Abstract

In clinical research the goal is often to correctly estimate the probability of an event. For this purpose several characteristics of the patients are measured and used to develop a prediction model which can be used to predict the class membership for future patients. Ensemble classifiers are combinations of many different classifiers and they can be useful because combining a set of classifiers can result in more accurate predictions. Gradient boosting is an ensemble classifier which was shown to perform well in the setting where the number of variables exceeds the number of samples (high-dimensional data), however it has not been evaluated for the prediction of rare events. It is demonstrated that Gradient boosting suffers from severe rare events bias, correctly classifying only a small proportion of samples from the rare class.

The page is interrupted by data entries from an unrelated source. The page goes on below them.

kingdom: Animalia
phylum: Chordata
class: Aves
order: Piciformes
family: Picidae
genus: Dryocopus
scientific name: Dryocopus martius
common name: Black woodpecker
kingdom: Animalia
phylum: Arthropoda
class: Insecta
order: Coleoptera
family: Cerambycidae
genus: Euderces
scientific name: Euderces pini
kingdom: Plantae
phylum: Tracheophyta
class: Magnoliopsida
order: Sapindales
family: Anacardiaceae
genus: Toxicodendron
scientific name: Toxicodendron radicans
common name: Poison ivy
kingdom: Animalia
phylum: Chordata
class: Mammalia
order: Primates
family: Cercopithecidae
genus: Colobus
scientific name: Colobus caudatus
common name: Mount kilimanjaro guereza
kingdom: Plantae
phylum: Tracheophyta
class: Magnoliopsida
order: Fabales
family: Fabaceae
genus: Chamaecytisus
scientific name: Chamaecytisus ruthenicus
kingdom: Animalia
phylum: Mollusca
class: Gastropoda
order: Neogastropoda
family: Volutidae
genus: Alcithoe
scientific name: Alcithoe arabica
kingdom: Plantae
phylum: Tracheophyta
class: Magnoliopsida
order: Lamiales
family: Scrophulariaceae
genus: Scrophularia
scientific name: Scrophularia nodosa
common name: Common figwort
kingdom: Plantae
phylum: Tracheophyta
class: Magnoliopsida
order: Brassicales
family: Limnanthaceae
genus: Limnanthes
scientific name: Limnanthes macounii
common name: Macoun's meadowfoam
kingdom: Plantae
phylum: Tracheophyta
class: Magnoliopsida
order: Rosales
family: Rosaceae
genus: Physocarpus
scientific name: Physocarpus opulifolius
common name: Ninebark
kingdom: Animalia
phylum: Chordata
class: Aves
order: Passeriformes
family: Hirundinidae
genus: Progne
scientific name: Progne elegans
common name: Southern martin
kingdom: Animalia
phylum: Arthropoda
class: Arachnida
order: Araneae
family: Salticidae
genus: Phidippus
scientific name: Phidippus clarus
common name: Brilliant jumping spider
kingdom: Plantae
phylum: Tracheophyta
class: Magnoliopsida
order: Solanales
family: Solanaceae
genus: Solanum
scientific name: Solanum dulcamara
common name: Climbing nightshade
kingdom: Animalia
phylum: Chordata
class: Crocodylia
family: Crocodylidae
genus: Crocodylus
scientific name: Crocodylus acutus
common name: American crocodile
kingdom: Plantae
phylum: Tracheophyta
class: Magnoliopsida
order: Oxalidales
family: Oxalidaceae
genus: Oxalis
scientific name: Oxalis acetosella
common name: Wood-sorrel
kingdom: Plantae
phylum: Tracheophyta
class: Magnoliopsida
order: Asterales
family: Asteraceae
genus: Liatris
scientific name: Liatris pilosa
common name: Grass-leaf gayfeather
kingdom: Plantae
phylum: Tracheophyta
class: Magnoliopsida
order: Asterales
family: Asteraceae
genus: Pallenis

The bias can be removed by using subsampling in combination with appropriate amount of shrinkage but only for a specific number of boosting iterations and for binomial loss function. It is shown that the number of boosting iterations where the rare events bias is removed cannot be estimated efficiently from the training data when the sample size is small. Therefore several corrections for the rare events bias of Gradient boosting are proposed and evaluated by using simulated and real high-dimensional data. It is demonstrated that the proposed corrections successfully remove the rare events bias and outperform the other ensemble classifiers that were considered. Large flexibility and high interpretability of the proposed methods is also illustrated.